Le monde d'avant 44/20 - 2

Exécution

Le dernier condamné à mort exécuté en France était tunisien. On dirait aujourd’hui franco-tunisien. Comme pour s’empêcher de savoir s’il était né en France, donc français par le droit du sol, ou naturalisé, ou simplement établi en France depuis un certain temps. Comme pour s’autoriser un certain racisme tout en ayant l’air bien propre dans sa tête. Avant la chute de la lame de Guillotin, on lui tend sa dernière cigarette. Qu’il fume. Il en demande une seconde. On lui accorde. L’ayant fumée – ne tirait-il pas trop fort sur sa tige, comme on disait dans le « milieu » pour gauloise brune ; mon père disait cibiche – il en quémande une troisième. On lui refuse. Sans doute craignaient-ils – mais qui étaient-ils au juste, pour refuser ? – qu’accepter aurait entrainé une kyrielle d’autres demandes de cigarettes et, qu’à la façon des mille et une nuits, on courrait le risque de l’obligation de sursoir. Or Giscard, le président de la République qui avait accordé la majorité à 18 ans, avait refusé la grâce du franco-tunisien.

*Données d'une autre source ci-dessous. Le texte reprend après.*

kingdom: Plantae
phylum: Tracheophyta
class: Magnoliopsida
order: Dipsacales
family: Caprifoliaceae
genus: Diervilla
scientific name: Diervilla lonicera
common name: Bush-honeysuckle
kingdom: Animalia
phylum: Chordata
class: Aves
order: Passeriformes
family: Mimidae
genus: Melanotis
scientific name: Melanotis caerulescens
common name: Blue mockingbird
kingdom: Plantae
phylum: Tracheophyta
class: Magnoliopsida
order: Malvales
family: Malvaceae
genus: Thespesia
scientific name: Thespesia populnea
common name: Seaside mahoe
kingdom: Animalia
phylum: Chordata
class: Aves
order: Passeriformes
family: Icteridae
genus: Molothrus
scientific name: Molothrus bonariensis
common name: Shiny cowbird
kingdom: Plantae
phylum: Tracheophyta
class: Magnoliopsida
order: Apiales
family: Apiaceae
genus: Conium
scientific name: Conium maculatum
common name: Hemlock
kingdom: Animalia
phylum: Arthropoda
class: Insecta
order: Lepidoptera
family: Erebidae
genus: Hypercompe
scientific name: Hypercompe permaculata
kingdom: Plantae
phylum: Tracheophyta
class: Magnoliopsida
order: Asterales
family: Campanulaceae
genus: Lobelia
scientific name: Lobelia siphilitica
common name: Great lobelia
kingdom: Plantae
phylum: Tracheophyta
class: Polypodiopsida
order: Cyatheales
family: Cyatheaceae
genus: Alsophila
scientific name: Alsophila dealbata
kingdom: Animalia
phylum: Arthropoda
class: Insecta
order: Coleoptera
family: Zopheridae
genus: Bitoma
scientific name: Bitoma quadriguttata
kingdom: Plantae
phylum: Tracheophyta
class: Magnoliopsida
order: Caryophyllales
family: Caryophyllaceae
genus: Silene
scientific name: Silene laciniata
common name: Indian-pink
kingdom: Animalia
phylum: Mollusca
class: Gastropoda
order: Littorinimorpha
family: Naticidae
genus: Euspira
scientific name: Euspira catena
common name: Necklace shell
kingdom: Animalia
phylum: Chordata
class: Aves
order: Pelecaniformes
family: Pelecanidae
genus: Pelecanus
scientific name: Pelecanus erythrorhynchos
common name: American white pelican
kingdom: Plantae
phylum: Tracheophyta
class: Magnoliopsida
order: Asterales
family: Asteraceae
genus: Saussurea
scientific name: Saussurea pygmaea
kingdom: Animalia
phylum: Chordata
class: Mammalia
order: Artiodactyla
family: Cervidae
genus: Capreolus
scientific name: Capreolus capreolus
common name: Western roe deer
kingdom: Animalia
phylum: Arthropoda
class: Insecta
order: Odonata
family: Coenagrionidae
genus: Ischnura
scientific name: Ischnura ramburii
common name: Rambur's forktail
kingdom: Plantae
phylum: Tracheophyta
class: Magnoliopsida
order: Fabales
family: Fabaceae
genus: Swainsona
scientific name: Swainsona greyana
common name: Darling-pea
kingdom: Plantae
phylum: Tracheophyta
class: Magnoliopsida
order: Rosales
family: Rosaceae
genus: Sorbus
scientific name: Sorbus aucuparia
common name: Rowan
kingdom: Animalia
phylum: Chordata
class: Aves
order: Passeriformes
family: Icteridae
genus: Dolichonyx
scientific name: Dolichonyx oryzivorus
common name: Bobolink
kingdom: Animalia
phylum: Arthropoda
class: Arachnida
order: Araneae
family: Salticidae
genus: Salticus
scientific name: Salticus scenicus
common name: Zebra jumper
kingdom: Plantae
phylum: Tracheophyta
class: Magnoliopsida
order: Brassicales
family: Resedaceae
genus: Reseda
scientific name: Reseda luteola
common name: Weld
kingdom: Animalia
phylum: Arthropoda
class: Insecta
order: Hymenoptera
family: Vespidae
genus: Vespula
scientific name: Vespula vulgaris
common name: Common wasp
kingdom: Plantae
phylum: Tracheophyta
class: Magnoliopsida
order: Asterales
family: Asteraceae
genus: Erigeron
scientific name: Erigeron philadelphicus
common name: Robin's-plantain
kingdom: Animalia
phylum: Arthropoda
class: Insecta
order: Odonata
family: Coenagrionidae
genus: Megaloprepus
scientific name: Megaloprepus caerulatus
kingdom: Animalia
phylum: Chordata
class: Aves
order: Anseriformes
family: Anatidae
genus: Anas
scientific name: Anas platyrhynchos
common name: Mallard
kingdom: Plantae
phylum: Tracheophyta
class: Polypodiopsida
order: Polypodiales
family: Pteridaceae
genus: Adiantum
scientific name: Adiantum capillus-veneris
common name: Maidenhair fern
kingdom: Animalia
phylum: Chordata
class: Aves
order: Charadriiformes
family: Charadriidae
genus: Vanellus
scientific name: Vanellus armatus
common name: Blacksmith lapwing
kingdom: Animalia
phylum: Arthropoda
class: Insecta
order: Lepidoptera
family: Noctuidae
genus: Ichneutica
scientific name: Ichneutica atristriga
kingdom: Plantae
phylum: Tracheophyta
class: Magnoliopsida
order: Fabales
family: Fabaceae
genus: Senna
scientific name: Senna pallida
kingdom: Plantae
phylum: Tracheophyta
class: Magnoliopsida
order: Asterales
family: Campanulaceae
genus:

On a oublié la raison de sa condamnation, quel crime il avait commis. D’ailleurs, l’avait-il avoué, ce crime ? Un ancien policier de ma connaissance, qui avait assisté à des exécutions capitales ès-qualités, m’avait susurré comme un secret que dans les instants suivant une exécution capitale, on posait d’ultimes questions à la tête chue dans le son, espérant qu’avant la disparition totale d’un zeste de conscience, le supplicié coupé en deux puisse enfin avouer son crime dans un dernier souffle exhalé sans ses poumons.